__Set problem__
Please update the rows below by changing every "pose" to "camera" and leaving everything else as it is. Omit the pictures from your output.

__Stored dataset rows__
+ + +

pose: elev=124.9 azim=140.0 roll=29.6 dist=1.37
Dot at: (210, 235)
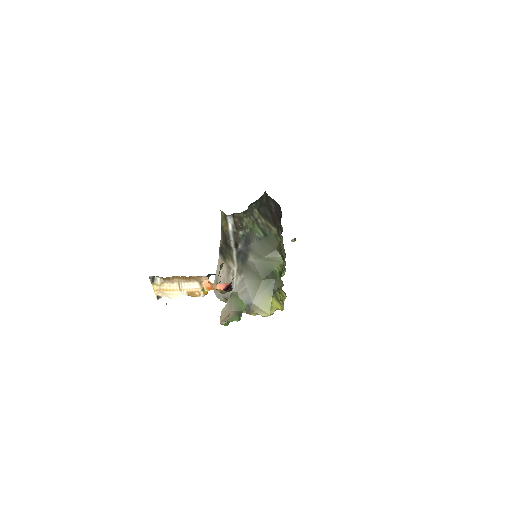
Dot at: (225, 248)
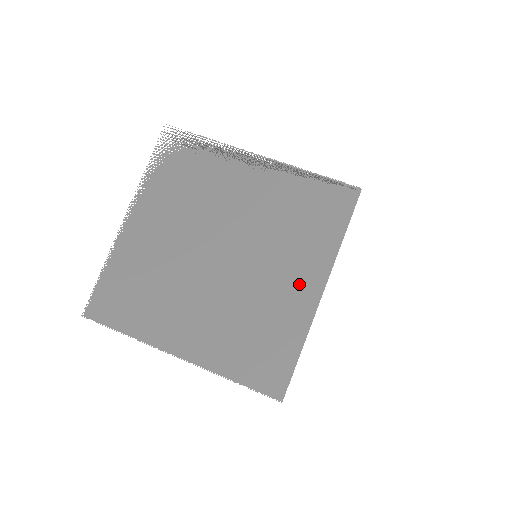
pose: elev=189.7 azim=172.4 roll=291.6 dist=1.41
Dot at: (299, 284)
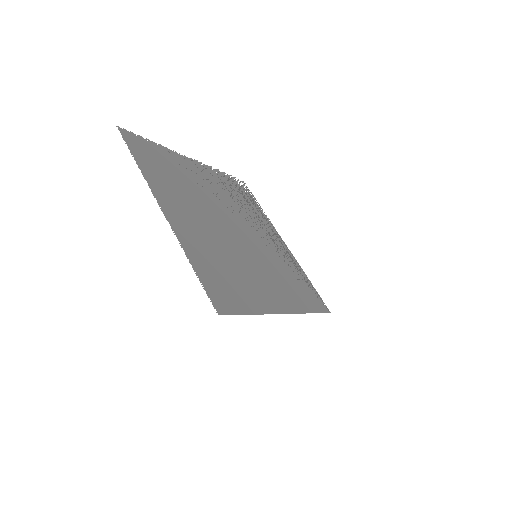
Dot at: (274, 294)
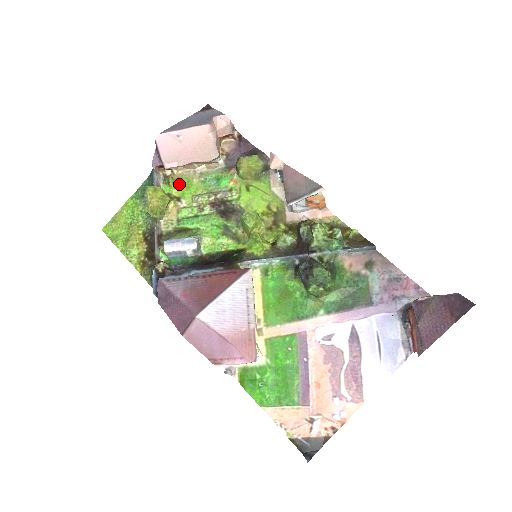
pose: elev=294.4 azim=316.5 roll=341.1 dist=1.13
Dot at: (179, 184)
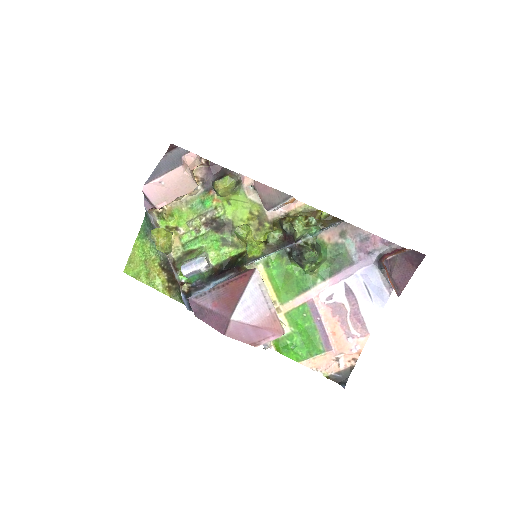
Dot at: (172, 216)
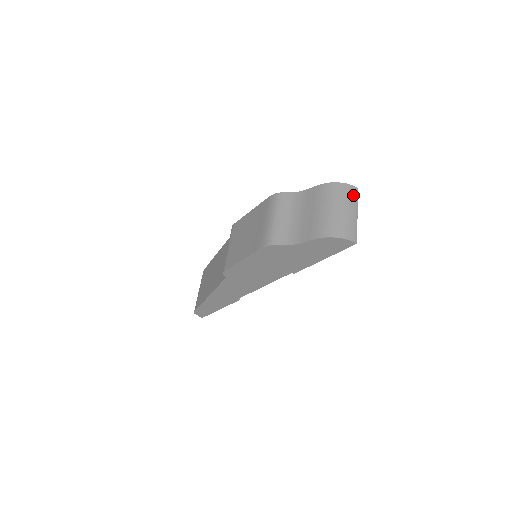
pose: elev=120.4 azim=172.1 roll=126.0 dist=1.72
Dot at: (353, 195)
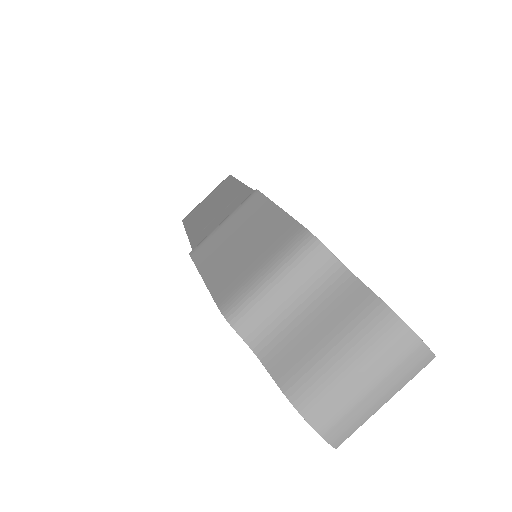
Dot at: (412, 366)
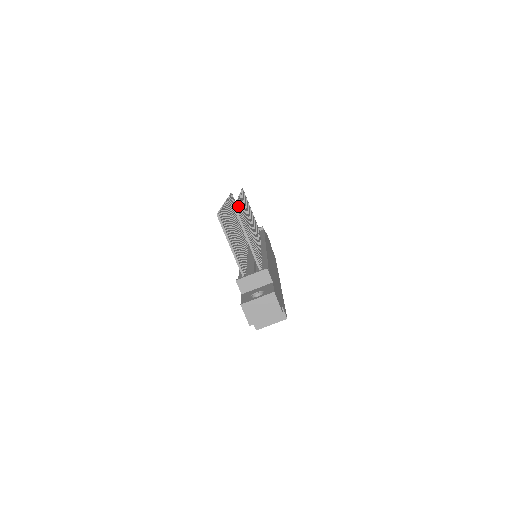
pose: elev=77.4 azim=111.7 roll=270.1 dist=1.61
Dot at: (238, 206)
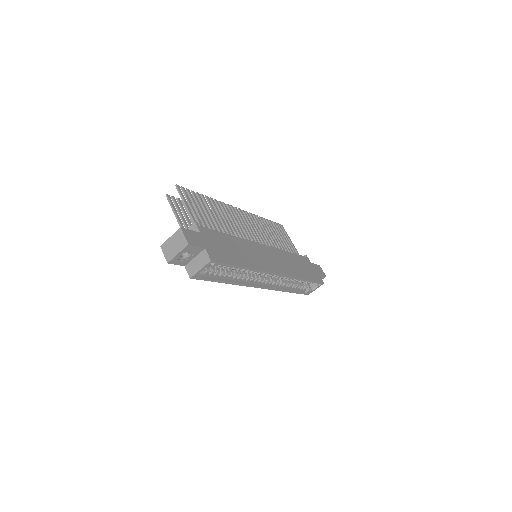
Dot at: (197, 194)
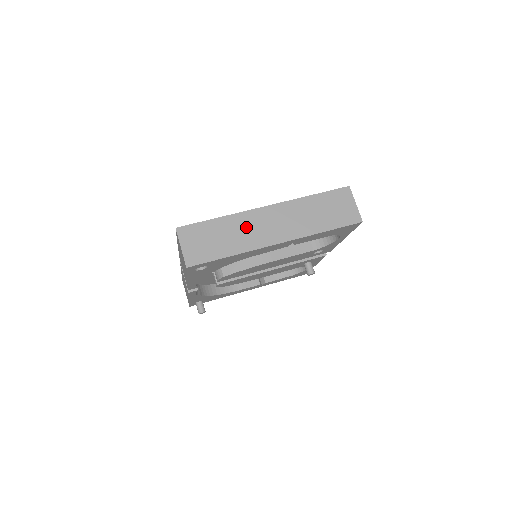
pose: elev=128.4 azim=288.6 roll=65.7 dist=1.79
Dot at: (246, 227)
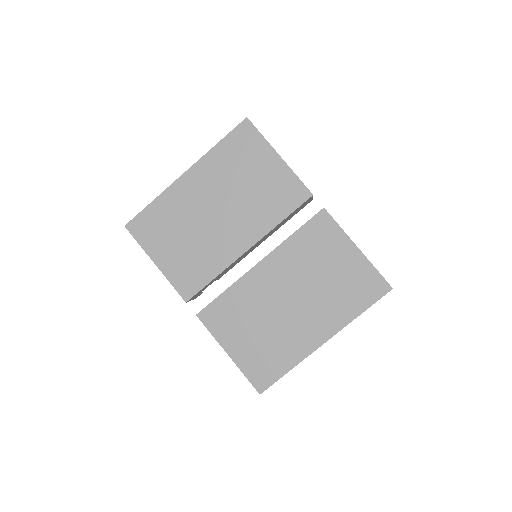
Dot at: occluded
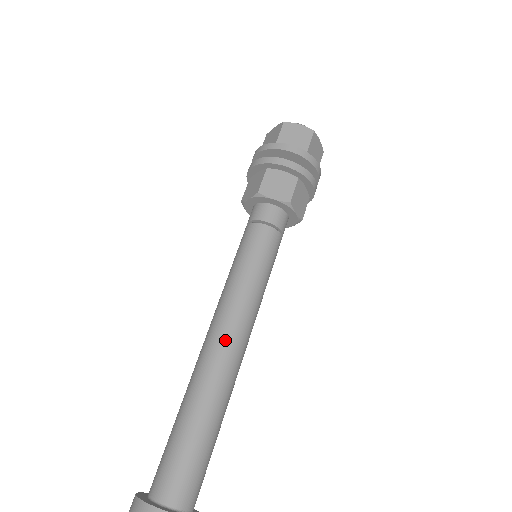
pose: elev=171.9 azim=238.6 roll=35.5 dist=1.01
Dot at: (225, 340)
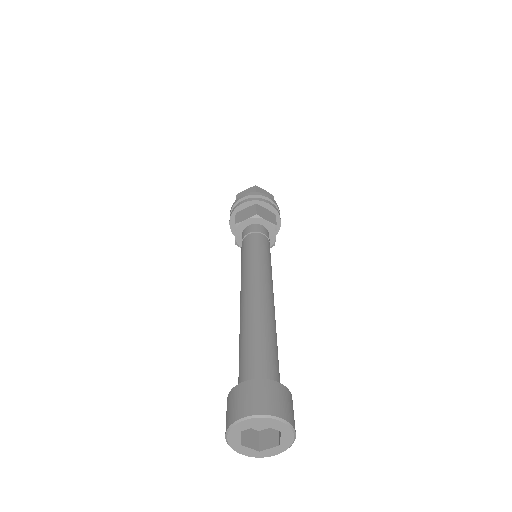
Dot at: (266, 290)
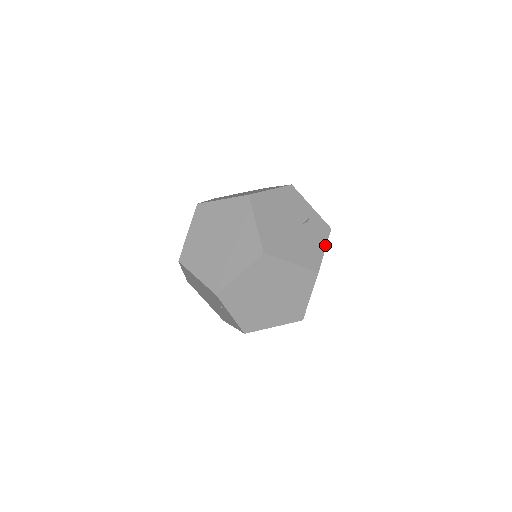
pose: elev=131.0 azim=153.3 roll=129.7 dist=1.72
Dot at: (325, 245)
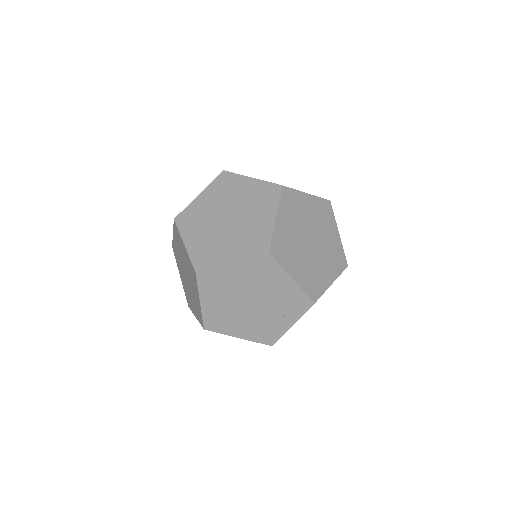
Dot at: occluded
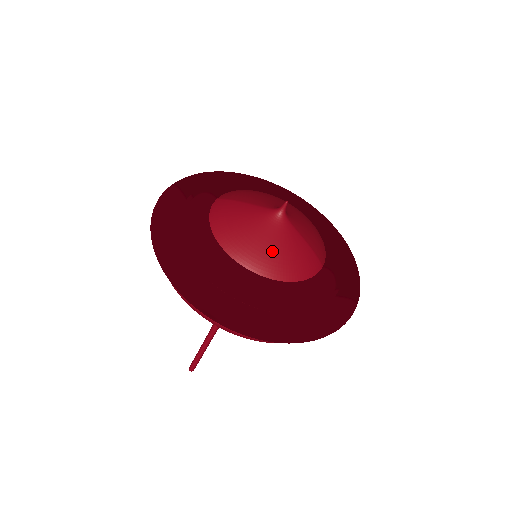
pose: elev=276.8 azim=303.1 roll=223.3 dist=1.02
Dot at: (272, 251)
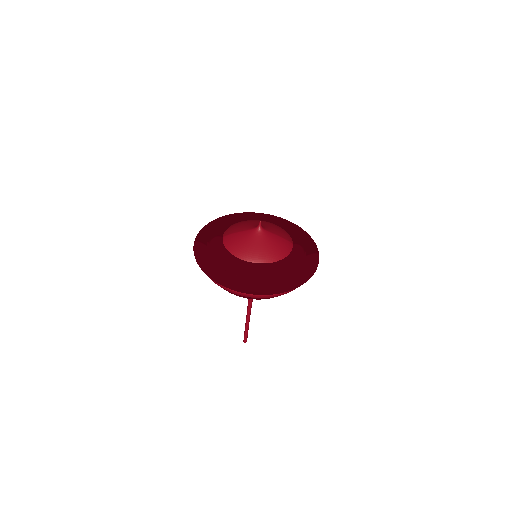
Dot at: (266, 249)
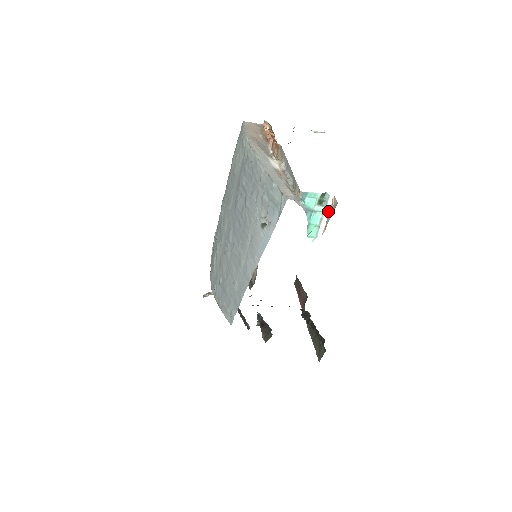
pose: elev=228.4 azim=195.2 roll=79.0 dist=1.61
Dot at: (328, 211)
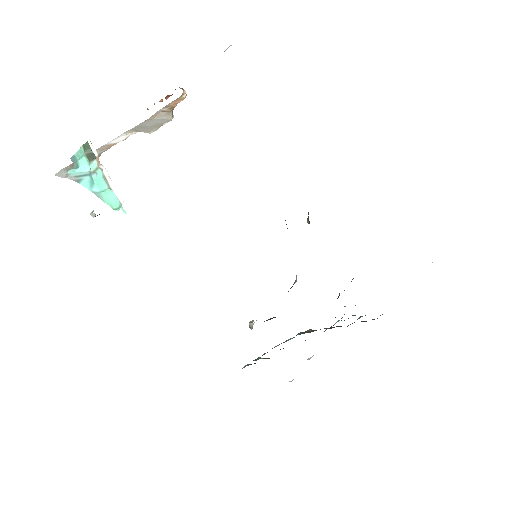
Dot at: occluded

+ + +

__Answer for the task__
camera: elev=124.9 azim=140.0 roll=29.6 dist=1.37
Dot at: (210, 235)
Dot at: (225, 248)
camera: elev=189.7 azim=172.4 roll=291.6 dist=1.41
Dot at: (299, 284)
Dot at: (274, 294)
camera: elev=294.4 azim=316.5 roll=341.1 dist=1.13
Dot at: (179, 184)
Dot at: (172, 216)
camera: elev=120.4 azim=172.1 roll=126.0 dist=1.72
Dot at: (353, 195)
Dot at: (412, 366)
camera: elev=77.4 azim=111.7 roll=270.1 dist=1.61
Dot at: (238, 206)
Dot at: (197, 194)
camera: elev=128.4 azim=288.6 roll=65.7 dist=1.79
Dot at: (246, 227)
Dot at: occluded
camera: elev=171.9 azim=238.6 roll=35.5 dist=1.01
Dot at: (225, 340)
Dot at: (266, 290)
camera: elev=131.0 azim=153.3 roll=129.7 dist=1.72
Dot at: (325, 245)
Dot at: occluded
camera: elev=276.8 azim=303.1 roll=223.3 dist=1.02
Dot at: (272, 251)
Dot at: (266, 249)
camera: elev=228.4 azim=195.2 roll=79.0 dist=1.61
Dot at: (328, 211)
Dot at: occluded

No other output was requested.